La principale préoccupation d’un manager est de distribuer les rôles afin que l’organisation du travail soit efficace. Ces rôles pourront évoluer au fur et à mesure que (1) les personnes qui les occupent évoluent et aspirent à exercer de nouvelles responsabilités et (2) que les besoins de l’organisation changent (par exemple, création de poste de directeur marketing ou de knowledge manager). Une autre préoccupation du manager est que chacun puisse exercer un rôle en fonction de ses possibilités. Du point de vue du manager, la question de la « place » telle qu’envisagée plus haut ne se pose donc pas : si la personne a été recrutée, elle a été, d’une certaine façon, choisie : elle a donc, de facto, une place au sein du collectif. Reste à savoir quels vont être ses rôles. De ce point de vue, le travail sur les organigrammes peut se révéler un véritable piège car l’organigramme montre à la fois une « place » et un « rôle ». Dès lors, la question de savoir qui « reporte » à qui devient centrale – et difficile à trancher !

C’est la raison pour laquelle il est préférable d’éviter d’utiliser le terme « place » - qui renvoie à des préoccupations identitaires fondamentales et irréversibles – pour insister sur celui de «rôle » et particulier sur le caractère flexible et évolutif de celui-ci. On peut ainsi aborder une frustration ou un malaise avec un regard plus distancié, tout en proposant à l’intéressé(s) une perspective dans l’avenir.

Avoir « sa » place et avoir « une » place : quelle différence ?

Les deux expressions ne se valent pas et seule une écoute fine suivie d’une clarification avec l’intéressé(e) peut permettre à l’associé-manager de comprendre la véritable préoccupation de son collaborateur.
Quelqu’un qui demande à avoir une place est en général à l’a recherche d’un espace d’autonomie dans l’expression et dans la prise de décision au sein du groupe.

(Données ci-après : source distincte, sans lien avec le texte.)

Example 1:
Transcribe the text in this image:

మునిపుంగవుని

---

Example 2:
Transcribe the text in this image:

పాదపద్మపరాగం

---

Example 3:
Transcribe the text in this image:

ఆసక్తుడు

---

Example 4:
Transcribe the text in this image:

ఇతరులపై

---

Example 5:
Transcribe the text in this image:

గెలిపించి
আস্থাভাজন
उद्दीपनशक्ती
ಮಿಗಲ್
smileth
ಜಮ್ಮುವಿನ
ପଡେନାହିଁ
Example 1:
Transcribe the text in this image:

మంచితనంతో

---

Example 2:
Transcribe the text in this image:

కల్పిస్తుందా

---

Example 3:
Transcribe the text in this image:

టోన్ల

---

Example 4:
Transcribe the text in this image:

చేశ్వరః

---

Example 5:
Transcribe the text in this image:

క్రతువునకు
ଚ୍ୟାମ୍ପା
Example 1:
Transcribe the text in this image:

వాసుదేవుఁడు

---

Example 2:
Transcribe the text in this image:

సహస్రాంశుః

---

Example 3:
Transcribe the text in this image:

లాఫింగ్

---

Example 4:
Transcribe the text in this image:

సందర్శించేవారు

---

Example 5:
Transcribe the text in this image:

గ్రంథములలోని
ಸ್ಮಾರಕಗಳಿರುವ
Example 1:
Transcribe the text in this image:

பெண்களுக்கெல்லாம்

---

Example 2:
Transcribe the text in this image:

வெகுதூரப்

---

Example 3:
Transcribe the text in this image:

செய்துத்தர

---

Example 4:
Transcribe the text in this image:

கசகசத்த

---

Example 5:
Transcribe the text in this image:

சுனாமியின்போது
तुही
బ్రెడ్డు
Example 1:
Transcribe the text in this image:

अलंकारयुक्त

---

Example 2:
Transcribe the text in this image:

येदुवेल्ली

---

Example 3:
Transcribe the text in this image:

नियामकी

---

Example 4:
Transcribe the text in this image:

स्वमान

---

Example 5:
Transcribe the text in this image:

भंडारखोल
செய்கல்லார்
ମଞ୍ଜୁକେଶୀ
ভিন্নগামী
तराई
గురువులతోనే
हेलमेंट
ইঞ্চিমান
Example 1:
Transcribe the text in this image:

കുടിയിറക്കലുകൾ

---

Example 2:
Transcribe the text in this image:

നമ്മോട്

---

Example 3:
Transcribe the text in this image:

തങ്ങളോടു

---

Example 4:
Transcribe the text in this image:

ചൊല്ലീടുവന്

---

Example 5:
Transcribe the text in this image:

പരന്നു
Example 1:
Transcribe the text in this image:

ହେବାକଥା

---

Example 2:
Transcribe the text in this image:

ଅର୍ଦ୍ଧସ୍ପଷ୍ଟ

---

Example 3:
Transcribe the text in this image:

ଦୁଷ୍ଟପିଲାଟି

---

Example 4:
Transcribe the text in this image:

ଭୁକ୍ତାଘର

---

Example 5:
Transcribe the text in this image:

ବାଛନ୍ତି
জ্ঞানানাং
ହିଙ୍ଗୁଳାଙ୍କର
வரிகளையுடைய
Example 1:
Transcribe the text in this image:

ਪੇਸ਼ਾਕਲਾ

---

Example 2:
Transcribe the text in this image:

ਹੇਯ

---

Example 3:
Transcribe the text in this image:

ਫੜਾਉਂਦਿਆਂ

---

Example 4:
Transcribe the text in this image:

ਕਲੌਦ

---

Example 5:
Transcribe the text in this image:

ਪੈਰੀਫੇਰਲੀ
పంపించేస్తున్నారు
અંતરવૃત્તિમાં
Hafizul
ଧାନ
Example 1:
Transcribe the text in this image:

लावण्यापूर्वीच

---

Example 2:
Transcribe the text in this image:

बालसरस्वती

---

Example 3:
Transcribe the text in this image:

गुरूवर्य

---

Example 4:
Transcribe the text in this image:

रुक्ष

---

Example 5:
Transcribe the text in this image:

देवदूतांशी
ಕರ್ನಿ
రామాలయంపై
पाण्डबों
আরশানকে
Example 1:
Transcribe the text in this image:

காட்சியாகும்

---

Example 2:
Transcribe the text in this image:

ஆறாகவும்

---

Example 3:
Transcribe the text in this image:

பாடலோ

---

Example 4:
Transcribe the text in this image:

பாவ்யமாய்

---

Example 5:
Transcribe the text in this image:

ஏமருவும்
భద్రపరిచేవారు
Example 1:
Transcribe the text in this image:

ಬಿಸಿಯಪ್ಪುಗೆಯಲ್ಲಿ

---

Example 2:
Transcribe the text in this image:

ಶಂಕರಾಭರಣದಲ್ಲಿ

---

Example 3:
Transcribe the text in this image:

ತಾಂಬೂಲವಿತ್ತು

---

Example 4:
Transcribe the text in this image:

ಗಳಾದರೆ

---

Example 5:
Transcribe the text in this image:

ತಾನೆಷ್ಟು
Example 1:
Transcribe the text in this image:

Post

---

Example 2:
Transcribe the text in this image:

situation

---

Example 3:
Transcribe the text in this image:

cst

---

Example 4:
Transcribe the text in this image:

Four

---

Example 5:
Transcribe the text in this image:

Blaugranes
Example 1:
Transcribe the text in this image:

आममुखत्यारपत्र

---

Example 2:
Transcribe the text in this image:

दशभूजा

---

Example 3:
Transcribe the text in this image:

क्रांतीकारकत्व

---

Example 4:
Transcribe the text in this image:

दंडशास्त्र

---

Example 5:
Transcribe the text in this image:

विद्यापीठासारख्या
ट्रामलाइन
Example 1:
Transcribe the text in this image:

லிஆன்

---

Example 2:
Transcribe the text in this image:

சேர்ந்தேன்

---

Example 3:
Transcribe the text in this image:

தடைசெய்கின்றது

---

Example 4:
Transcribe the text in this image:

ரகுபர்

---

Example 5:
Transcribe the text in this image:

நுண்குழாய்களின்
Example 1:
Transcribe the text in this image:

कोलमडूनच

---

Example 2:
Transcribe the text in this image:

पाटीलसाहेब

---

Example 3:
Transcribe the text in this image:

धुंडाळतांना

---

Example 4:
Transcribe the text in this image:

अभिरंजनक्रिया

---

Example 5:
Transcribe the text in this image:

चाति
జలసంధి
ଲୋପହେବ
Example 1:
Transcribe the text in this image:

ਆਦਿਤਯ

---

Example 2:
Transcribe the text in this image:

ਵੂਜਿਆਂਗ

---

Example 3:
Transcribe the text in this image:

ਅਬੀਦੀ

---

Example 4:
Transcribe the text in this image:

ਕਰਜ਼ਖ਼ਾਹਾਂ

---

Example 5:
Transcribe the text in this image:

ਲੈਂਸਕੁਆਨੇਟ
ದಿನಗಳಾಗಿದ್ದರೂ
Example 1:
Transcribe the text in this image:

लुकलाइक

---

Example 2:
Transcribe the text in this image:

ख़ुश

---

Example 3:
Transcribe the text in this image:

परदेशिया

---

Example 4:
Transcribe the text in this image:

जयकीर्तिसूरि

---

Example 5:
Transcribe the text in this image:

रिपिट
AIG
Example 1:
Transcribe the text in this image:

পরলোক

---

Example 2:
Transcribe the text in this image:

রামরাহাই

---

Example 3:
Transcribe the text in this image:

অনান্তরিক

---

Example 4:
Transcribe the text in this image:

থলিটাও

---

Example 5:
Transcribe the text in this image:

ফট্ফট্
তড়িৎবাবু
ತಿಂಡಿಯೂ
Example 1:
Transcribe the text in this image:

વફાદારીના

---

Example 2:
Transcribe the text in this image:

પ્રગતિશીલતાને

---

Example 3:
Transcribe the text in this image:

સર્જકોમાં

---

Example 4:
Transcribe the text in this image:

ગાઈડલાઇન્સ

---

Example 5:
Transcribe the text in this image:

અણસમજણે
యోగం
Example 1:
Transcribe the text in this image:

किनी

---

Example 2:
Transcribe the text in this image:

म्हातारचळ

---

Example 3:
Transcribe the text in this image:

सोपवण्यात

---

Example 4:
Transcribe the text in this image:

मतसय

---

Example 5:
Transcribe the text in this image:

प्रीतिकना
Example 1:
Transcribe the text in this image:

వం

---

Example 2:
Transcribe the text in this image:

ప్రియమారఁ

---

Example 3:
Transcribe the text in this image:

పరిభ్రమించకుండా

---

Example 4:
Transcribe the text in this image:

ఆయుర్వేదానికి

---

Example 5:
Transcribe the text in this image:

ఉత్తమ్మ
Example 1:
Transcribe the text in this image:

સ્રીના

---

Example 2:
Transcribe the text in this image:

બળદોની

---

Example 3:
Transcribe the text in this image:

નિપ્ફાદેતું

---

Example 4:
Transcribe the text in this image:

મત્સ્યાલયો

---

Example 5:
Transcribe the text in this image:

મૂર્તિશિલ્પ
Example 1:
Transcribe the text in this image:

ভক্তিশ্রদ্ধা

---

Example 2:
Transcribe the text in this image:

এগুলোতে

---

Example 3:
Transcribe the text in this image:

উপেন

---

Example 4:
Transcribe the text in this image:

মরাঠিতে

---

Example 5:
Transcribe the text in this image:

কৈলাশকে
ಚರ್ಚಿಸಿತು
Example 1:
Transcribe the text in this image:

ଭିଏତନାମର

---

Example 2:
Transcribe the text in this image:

Par exemple, dans une équipe, certains collaborateurs pourront souhaiter avoir plus d’occasions d’exprimer leur point de vue sur certains sujets (le marketing, par exemple) ou de gérer par eux-mêmes certains dossiers sans que l’associé n’ait à donner d’instructions. De façon naturelle, prendre (une) place au sein d’une équipe va conduire à y exercer un rôle qui pourra être reconnu par les autres.
Avoir « sa » place cache souvent la question de la différence ou de l’individualité. En revendiquant « sa » place au sein de l’équipe, le collaborateur aura peut-être à cœur d’être reconnu pour des compétences ou des qualités qui lui sont propres, ou tout simplement de se distinguer des autres. Dans l’un et l’autre cas, les demandes ou problématiques sont différentes et les réponses ou solutions devront l’être également.